Space cadets taken in by TV hoax
Three contestants have spoken of their disbelief after being fooled into thinking they went into space for the UK reality show Space Cadets.
The three believed they had blasted off from a cosmonaut training camp in Russia, but were in fact in a fake spaceship in a warehouse in Suffolk.
They cheered up when told they had each won £25,000 ($44,300).
But one contestant, teaching assistant Keri Hasset from Birmingham, said she was "heartbroken" by the prank.
Fake ceremony
"When I thought we were coming back to Earth I was planning my speech. I was going to say it had been my childhood dream. Now I'm a little bit heartbroken," she said.
Ms Hasset, plasterer Paul French, 26 from Bristol, and footballer/recruitment consultant Billy Jackson, 25, from Kent, had suspicions they were being tricked when they had to hold a ceremony for a celebrity Russian dog called Mr Bimby on the spaceship.
"This is a spacecraft but it feels like a caravan," Paul told his fellow astronauts.
"And if we were going to space and they were weighing us for our health, they wouldn't use scales like you get at home, would they?"
On discovering the show was a fake, Billy told Channel 4: "My mum and dad are gonna love this.

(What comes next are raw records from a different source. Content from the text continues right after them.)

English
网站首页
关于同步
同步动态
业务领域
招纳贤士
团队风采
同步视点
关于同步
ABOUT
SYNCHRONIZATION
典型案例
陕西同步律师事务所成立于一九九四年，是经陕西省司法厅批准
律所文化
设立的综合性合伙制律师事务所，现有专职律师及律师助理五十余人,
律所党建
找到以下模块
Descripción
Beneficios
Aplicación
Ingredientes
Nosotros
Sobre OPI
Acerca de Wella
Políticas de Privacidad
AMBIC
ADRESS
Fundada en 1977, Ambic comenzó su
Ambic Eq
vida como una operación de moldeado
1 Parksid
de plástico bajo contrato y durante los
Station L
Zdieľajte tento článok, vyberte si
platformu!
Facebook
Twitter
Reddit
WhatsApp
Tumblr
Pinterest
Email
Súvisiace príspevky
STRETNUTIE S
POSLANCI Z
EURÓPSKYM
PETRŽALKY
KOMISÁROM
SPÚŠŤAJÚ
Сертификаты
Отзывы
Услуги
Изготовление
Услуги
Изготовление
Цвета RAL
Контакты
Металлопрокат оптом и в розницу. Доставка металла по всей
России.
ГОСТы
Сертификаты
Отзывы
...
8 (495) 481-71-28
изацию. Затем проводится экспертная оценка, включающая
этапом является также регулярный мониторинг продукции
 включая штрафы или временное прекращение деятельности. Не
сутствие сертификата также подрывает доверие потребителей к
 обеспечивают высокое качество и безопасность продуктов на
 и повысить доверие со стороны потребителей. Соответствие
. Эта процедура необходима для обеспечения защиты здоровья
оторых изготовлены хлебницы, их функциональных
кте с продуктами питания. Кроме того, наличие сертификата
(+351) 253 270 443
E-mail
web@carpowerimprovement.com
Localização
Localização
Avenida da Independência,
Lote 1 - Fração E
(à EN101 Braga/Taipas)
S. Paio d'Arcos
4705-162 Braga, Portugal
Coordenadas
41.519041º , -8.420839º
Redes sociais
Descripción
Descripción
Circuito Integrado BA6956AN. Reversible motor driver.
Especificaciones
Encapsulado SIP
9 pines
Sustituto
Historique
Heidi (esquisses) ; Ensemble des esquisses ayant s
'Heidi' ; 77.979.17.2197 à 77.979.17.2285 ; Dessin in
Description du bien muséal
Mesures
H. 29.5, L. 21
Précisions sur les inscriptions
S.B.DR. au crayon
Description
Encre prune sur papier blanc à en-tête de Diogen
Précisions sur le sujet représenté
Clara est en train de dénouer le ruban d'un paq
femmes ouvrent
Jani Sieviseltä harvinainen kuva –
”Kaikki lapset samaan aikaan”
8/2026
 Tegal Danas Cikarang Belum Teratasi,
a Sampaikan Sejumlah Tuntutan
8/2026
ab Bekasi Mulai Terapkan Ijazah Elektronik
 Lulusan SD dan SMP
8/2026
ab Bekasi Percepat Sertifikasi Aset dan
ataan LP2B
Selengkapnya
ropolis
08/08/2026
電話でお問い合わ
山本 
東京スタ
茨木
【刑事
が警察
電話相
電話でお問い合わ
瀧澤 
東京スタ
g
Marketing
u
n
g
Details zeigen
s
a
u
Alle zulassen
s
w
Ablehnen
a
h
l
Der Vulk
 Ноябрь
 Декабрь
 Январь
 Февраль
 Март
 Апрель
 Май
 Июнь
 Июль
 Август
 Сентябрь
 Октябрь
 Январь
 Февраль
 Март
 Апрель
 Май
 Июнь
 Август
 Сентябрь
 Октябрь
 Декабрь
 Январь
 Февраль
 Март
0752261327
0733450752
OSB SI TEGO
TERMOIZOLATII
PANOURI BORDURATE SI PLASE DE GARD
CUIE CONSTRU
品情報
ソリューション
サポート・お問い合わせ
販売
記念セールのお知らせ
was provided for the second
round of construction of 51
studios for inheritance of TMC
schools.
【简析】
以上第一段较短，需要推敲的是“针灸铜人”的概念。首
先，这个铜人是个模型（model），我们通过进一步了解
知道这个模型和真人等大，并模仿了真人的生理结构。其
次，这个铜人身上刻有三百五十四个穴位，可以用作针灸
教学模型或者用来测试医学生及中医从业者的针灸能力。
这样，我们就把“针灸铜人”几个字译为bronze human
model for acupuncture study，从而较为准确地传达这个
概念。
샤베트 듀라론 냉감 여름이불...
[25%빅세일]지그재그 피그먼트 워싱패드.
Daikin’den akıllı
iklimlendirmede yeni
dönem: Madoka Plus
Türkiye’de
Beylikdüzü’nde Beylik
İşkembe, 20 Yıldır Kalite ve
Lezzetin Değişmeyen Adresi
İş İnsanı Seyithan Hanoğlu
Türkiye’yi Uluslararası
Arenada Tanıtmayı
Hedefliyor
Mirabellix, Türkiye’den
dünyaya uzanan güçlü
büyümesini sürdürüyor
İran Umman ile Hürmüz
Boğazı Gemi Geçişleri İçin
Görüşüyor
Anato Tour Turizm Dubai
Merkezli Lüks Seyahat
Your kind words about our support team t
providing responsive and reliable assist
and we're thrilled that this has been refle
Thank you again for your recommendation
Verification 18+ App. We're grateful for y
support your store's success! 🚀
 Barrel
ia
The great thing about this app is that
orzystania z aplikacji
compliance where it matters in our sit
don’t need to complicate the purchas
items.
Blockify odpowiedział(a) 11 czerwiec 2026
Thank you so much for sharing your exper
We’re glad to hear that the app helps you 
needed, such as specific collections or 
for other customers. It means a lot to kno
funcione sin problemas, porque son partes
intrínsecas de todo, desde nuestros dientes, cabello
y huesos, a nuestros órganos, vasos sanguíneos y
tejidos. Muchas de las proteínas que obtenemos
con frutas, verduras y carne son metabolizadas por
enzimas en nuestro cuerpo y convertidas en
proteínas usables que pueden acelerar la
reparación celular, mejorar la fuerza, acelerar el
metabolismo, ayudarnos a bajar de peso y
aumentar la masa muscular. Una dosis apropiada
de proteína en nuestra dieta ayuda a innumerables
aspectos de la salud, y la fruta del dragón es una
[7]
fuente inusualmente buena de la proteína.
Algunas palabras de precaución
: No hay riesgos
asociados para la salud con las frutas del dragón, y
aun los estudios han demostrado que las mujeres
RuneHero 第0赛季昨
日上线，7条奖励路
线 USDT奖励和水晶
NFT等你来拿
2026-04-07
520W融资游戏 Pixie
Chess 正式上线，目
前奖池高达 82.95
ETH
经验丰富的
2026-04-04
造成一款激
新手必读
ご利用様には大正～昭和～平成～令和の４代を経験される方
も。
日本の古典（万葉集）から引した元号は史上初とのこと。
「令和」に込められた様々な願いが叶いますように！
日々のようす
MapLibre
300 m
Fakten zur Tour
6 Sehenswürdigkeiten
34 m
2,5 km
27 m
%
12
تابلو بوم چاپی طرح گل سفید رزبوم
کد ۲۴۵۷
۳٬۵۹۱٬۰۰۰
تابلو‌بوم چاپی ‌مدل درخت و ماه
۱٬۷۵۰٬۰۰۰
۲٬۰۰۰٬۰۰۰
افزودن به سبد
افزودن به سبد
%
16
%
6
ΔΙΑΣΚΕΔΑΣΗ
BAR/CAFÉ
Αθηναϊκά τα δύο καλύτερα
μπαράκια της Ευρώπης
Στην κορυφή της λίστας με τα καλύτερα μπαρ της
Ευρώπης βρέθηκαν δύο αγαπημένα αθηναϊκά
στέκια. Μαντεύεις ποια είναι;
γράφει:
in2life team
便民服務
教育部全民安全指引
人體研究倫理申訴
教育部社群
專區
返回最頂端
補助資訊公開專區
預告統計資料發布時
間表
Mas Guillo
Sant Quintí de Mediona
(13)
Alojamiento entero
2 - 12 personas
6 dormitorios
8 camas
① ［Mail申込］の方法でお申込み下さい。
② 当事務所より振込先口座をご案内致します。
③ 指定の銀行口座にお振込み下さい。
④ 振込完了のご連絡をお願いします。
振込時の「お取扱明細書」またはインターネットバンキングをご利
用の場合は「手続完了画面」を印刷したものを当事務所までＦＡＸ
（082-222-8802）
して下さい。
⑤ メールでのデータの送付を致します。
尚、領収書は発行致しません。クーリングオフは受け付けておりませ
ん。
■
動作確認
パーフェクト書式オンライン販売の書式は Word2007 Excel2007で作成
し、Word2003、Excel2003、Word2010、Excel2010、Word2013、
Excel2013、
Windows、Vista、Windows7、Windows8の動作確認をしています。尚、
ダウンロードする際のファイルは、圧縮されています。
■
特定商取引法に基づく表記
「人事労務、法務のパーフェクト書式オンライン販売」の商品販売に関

"This is the biggest wind-up ever. This is wicked."
"Aw man," said Paul. "We're not astronauts. We're just asses."
The show, presented by Johnny Vaughan, built a full-scale replica of a Russian space training camp in a disused hangar near Ipswich.
The ten original contestants had been whittled down to three over the course of two weeks, with the winners believing they were becoming Britain's first space tourists.
Channel 4 invested millions in the hoax but viewing figures slipped during the series.